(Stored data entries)
===
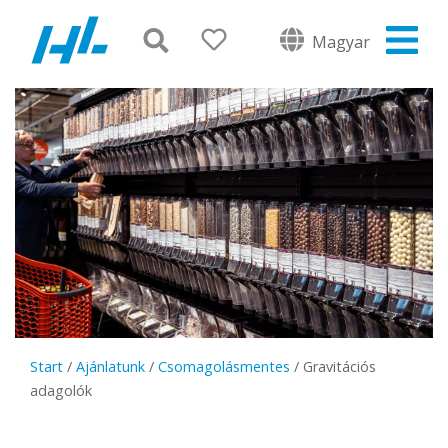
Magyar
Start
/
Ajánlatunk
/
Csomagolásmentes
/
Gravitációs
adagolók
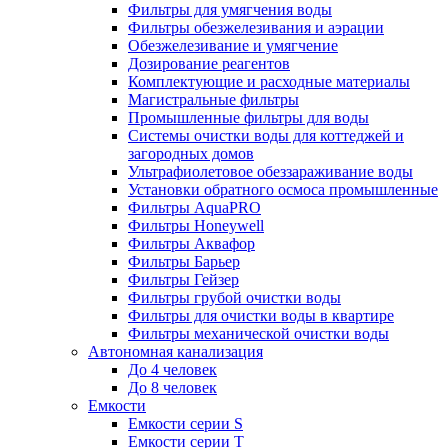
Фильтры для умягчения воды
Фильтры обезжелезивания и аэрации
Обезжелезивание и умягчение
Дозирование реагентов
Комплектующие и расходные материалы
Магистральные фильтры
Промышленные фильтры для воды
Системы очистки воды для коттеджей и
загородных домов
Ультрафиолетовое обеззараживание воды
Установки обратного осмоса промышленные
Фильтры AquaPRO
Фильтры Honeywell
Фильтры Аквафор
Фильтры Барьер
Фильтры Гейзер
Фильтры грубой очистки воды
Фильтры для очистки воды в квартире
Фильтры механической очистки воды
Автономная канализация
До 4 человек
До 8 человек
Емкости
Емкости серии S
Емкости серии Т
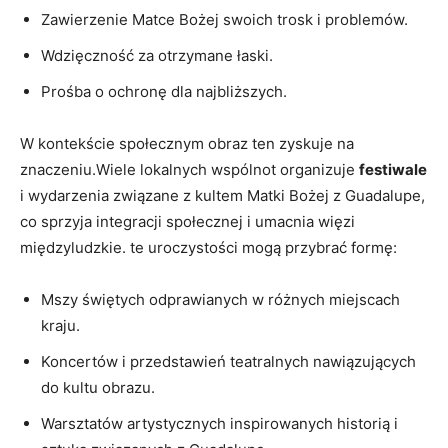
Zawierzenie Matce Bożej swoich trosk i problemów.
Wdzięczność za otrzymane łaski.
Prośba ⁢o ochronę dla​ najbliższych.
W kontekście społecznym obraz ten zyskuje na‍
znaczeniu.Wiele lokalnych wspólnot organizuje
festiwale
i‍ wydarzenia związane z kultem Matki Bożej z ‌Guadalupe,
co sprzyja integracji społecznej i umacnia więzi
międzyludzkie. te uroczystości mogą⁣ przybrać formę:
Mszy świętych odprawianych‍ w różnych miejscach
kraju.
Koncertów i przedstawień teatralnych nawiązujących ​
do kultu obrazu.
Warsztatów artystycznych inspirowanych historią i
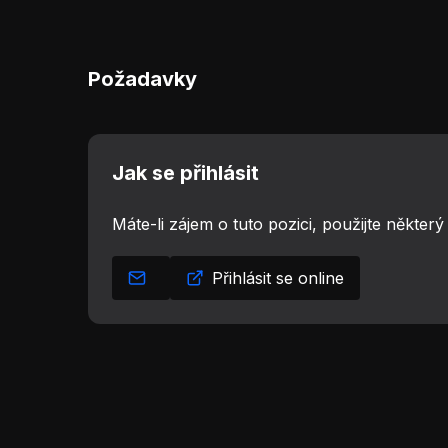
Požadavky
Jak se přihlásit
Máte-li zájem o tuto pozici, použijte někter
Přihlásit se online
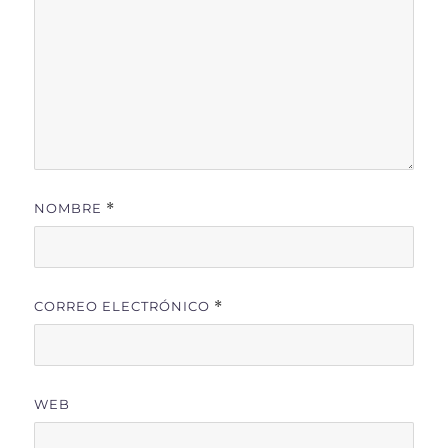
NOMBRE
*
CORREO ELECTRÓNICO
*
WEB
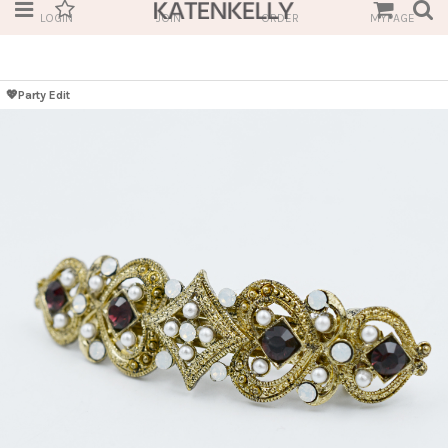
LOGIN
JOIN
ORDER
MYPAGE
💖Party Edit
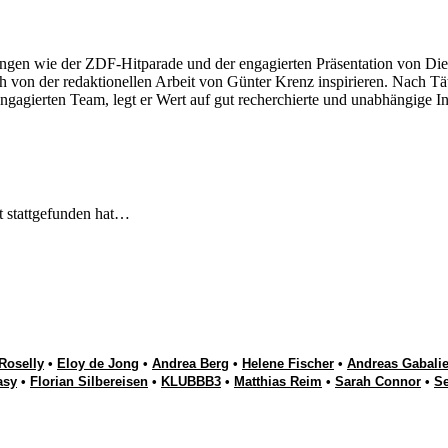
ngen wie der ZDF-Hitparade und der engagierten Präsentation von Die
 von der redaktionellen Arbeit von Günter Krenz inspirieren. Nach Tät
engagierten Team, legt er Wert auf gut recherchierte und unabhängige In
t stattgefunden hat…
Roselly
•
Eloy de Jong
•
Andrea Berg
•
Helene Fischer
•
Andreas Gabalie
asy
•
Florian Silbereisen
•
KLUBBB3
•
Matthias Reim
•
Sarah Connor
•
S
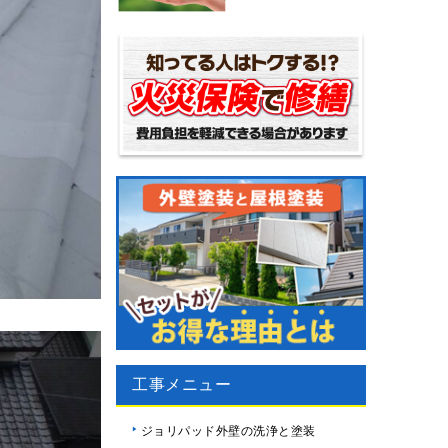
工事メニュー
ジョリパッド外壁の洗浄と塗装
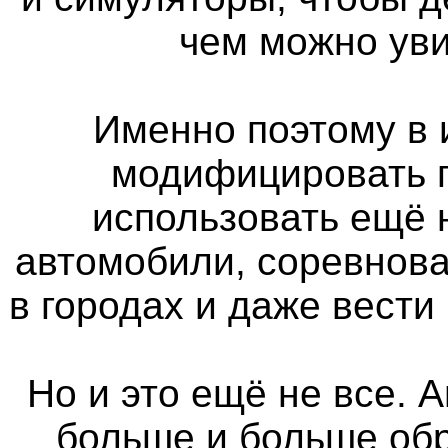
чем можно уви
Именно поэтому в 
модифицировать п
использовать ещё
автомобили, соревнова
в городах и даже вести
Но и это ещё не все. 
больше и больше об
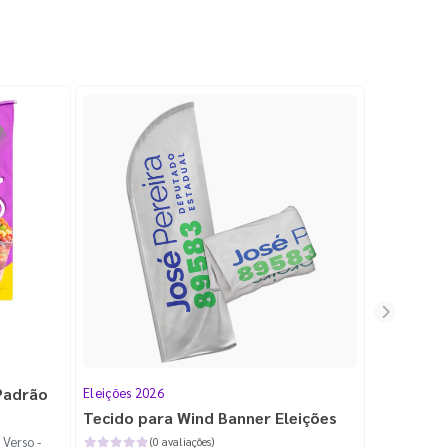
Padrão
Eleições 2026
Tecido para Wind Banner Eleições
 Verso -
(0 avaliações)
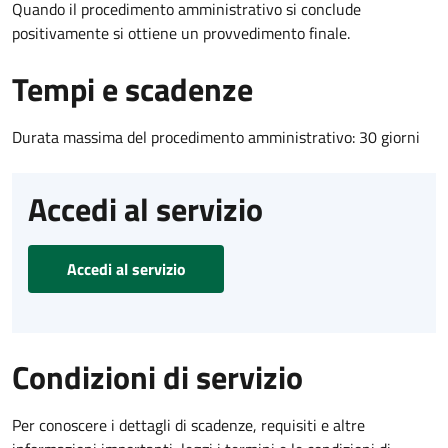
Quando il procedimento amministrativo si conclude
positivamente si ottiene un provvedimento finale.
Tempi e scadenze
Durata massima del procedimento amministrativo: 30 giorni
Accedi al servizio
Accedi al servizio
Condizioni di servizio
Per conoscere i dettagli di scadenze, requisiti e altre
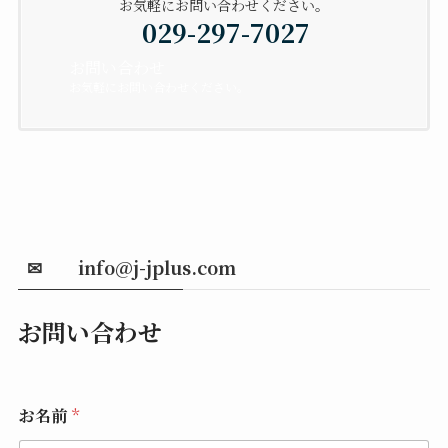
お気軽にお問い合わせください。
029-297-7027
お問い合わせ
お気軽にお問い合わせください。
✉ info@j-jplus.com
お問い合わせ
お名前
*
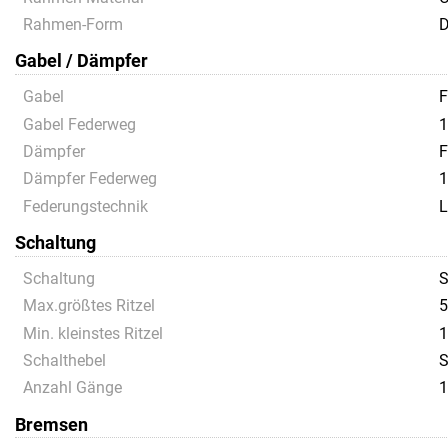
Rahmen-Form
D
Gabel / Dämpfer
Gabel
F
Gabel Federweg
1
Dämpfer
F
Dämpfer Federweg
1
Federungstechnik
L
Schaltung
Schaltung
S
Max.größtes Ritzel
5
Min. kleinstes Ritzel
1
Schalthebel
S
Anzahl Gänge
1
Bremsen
===
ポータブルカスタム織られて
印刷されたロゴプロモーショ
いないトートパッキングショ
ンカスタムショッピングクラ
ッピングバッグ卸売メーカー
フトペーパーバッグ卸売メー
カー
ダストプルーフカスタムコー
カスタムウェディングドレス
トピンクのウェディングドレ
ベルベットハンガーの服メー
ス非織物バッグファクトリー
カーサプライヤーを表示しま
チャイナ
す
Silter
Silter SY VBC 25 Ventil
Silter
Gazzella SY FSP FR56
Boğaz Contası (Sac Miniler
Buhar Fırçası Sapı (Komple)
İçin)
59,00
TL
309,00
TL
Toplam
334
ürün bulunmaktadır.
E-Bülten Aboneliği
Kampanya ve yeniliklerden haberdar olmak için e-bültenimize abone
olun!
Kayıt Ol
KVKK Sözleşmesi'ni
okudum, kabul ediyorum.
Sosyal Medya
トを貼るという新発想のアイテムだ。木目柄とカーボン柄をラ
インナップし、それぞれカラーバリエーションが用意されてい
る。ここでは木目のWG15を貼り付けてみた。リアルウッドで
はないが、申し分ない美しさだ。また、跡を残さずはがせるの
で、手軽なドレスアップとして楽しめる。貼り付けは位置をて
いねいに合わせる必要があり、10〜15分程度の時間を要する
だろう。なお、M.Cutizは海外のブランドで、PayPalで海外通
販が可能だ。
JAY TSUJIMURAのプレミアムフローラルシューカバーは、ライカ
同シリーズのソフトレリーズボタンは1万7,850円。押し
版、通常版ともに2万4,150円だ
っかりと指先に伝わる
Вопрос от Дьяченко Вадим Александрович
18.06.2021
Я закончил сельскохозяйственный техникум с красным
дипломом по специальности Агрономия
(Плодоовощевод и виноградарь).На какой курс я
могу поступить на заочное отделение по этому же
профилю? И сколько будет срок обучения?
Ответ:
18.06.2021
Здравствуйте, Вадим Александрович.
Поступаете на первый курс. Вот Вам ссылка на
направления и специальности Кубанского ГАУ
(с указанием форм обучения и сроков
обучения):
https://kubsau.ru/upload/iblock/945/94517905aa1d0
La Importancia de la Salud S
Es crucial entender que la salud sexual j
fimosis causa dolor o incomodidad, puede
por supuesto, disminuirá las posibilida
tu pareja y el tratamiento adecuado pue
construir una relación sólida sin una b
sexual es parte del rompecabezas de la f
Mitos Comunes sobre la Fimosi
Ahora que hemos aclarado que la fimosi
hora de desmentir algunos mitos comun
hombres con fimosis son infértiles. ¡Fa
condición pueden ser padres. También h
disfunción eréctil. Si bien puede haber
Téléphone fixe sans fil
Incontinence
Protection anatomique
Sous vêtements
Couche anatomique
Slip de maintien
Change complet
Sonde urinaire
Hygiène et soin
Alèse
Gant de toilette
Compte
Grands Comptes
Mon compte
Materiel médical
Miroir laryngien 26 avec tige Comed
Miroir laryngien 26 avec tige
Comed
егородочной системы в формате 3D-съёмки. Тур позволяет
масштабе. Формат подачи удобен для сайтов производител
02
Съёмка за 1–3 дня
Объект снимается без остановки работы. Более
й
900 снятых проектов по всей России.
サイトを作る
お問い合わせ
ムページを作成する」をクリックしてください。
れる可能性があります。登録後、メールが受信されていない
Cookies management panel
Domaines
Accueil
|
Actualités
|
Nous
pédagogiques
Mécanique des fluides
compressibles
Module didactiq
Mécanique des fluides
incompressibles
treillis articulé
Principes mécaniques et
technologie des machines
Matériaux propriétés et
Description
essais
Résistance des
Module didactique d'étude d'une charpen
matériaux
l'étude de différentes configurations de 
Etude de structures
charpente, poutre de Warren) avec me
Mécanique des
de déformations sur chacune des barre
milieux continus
===
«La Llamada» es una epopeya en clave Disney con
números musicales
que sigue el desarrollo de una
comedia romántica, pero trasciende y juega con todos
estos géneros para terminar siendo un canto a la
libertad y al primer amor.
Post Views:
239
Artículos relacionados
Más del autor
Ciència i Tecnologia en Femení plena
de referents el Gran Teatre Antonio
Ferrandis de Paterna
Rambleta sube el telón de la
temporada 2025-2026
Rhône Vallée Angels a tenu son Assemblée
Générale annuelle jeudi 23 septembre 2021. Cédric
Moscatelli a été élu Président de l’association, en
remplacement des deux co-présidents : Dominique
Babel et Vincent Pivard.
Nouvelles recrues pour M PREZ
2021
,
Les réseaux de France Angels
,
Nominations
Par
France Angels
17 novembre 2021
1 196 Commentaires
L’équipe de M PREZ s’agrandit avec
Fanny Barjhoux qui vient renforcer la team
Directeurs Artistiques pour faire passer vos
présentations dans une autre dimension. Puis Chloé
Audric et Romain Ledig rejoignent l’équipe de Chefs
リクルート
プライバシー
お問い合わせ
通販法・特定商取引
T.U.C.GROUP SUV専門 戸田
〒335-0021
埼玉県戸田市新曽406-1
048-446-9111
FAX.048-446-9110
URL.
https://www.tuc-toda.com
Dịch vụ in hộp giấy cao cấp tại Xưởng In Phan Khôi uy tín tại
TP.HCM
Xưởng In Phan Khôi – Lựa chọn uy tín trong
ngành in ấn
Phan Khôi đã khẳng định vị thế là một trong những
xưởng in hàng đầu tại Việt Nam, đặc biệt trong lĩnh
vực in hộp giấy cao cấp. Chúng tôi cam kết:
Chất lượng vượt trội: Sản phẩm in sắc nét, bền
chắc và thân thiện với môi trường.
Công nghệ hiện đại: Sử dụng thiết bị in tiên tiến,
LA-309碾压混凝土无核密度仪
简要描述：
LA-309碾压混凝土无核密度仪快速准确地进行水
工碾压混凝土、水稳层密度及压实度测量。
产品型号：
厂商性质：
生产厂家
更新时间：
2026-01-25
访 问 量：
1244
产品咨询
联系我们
===
**Work task**
Transcribe the lines above between the line holding "Couche anatomique" and the line holding "Résistance des", inclusive, exactly as they stand and with nothing added.

**Written answer**
Couche anatomique
Slip de maintien
Change complet
Sonde urinaire
Hygiène et soin
Alèse
Gant de toilette
Compte
Grands Comptes
Mon compte
Materiel médical
Miroir laryngien 26 avec tige Comed
Miroir laryngien 26 avec tige
Comed
егородочной системы в формате 3D-съёмки. Тур позволяет
масштабе. Формат подачи удобен для сайтов производител
02
Съёмка за 1–3 дня
Объект снимается без остановки работы. Более
й
900 снятых проектов по всей России.
サイトを作る
お問い合わせ
ムページを作成する」をクリックしてください。
れる可能性があります。登録後、メールが受信されていない
Cookies management panel
Domaines
Accueil
|
Actualités
|
Nous
pédagogiques
Mécanique des fluides
compressibles
Module didactiq
Mécanique des fluides
incompressibles
treillis articulé
Principes mécaniques et
technologie des machines
Matériaux propriétés et
Description
essais
Résistance des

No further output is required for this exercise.